Collected data
◇ ◇ ◇ ◇

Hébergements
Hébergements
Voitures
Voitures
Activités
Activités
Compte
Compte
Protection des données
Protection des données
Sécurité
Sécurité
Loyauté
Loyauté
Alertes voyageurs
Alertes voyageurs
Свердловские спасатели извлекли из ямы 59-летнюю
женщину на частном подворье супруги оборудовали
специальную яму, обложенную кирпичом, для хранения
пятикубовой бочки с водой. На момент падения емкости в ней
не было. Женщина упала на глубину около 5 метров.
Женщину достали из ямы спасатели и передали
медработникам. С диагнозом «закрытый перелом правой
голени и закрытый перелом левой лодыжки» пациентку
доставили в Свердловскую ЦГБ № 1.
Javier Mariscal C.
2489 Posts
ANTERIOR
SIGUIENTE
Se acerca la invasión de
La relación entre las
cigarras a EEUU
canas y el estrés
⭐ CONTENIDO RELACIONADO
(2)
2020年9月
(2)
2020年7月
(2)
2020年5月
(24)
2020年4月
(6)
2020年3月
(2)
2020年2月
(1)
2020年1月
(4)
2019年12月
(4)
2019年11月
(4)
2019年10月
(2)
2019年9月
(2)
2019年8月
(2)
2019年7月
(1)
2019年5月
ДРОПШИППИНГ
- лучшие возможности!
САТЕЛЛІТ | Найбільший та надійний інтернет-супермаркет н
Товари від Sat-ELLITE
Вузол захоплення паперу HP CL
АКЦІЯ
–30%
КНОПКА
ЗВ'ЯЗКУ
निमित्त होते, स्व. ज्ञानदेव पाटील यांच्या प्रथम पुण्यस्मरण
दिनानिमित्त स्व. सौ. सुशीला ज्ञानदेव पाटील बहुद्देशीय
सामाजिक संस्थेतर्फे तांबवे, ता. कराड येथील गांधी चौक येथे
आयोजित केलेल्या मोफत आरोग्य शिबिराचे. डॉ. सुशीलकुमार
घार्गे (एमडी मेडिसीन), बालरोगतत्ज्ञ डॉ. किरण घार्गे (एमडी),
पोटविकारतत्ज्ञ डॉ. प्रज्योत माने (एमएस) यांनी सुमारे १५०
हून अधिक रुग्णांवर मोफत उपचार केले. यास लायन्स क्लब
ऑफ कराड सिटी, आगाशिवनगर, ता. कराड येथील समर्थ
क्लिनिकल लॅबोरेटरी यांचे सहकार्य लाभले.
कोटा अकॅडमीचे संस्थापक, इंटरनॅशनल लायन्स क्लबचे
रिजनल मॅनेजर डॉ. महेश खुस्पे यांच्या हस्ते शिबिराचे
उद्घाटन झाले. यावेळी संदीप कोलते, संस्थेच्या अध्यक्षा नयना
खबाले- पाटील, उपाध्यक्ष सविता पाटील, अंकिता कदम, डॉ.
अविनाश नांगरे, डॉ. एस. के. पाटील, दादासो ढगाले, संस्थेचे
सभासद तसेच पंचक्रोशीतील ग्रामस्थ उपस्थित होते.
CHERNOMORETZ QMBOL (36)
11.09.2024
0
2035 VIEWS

◇ ◇ ◇ ◇

* **What is needed**
The records above are to be restated word for word.

* **Response**
Hébergements
Hébergements
Voitures
Voitures
Activités
Activités
Compte
Compte
Protection des données
Protection des données
Sécurité
Sécurité
Loyauté
Loyauté
Alertes voyageurs
Alertes voyageurs
Свердловские спасатели извлекли из ямы 59-летнюю
женщину на частном подворье супруги оборудовали
специальную яму, обложенную кирпичом, для хранения
пятикубовой бочки с водой. На момент падения емкости в ней
не было. Женщина упала на глубину около 5 метров.
Женщину достали из ямы спасатели и передали
медработникам. С диагнозом «закрытый перелом правой
голени и закрытый перелом левой лодыжки» пациентку
доставили в Свердловскую ЦГБ № 1.
Javier Mariscal C.
2489 Posts
ANTERIOR
SIGUIENTE
Se acerca la invasión de
La relación entre las
cigarras a EEUU
canas y el estrés
⭐ CONTENIDO RELACIONADO
(2)
2020年9月
(2)
2020年7月
(2)
2020年5月
(24)
2020年4月
(6)
2020年3月
(2)
2020年2月
(1)
2020年1月
(4)
2019年12月
(4)
2019年11月
(4)
2019年10月
(2)
2019年9月
(2)
2019年8月
(2)
2019年7月
(1)
2019年5月
ДРОПШИППИНГ
- лучшие возможности!
САТЕЛЛІТ | Найбільший та надійний інтернет-супермаркет н
Товари від Sat-ELLITE
Вузол захоплення паперу HP CL
АКЦІЯ
–30%
КНОПКА
ЗВ'ЯЗКУ
निमित्त होते, स्व. ज्ञानदेव पाटील यांच्या प्रथम पुण्यस्मरण
दिनानिमित्त स्व. सौ. सुशीला ज्ञानदेव पाटील बहुद्देशीय
सामाजिक संस्थेतर्फे तांबवे, ता. कराड येथील गांधी चौक येथे
आयोजित केलेल्या मोफत आरोग्य शिबिराचे. डॉ. सुशीलकुमार
घार्गे (एमडी मेडिसीन), बालरोगतत्ज्ञ डॉ. किरण घार्गे (एमडी),
पोटविकारतत्ज्ञ डॉ. प्रज्योत माने (एमएस) यांनी सुमारे १५०
हून अधिक रुग्णांवर मोफत उपचार केले. यास लायन्स क्लब
ऑफ कराड सिटी, आगाशिवनगर, ता. कराड येथील समर्थ
क्लिनिकल लॅबोरेटरी यांचे सहकार्य लाभले.
कोटा अकॅडमीचे संस्थापक, इंटरनॅशनल लायन्स क्लबचे
रिजनल मॅनेजर डॉ. महेश खुस्पे यांच्या हस्ते शिबिराचे
उद्घाटन झाले. यावेळी संदीप कोलते, संस्थेच्या अध्यक्षा नयना
खबाले- पाटील, उपाध्यक्ष सविता पाटील, अंकिता कदम, डॉ.
अविनाश नांगरे, डॉ. एस. के. पाटील, दादासो ढगाले, संस्थेचे
सभासद तसेच पंचक्रोशीतील ग्रामस्थ उपस्थित होते.
CHERNOMORETZ QMBOL (36)
11.09.2024
0
2035 VIEWS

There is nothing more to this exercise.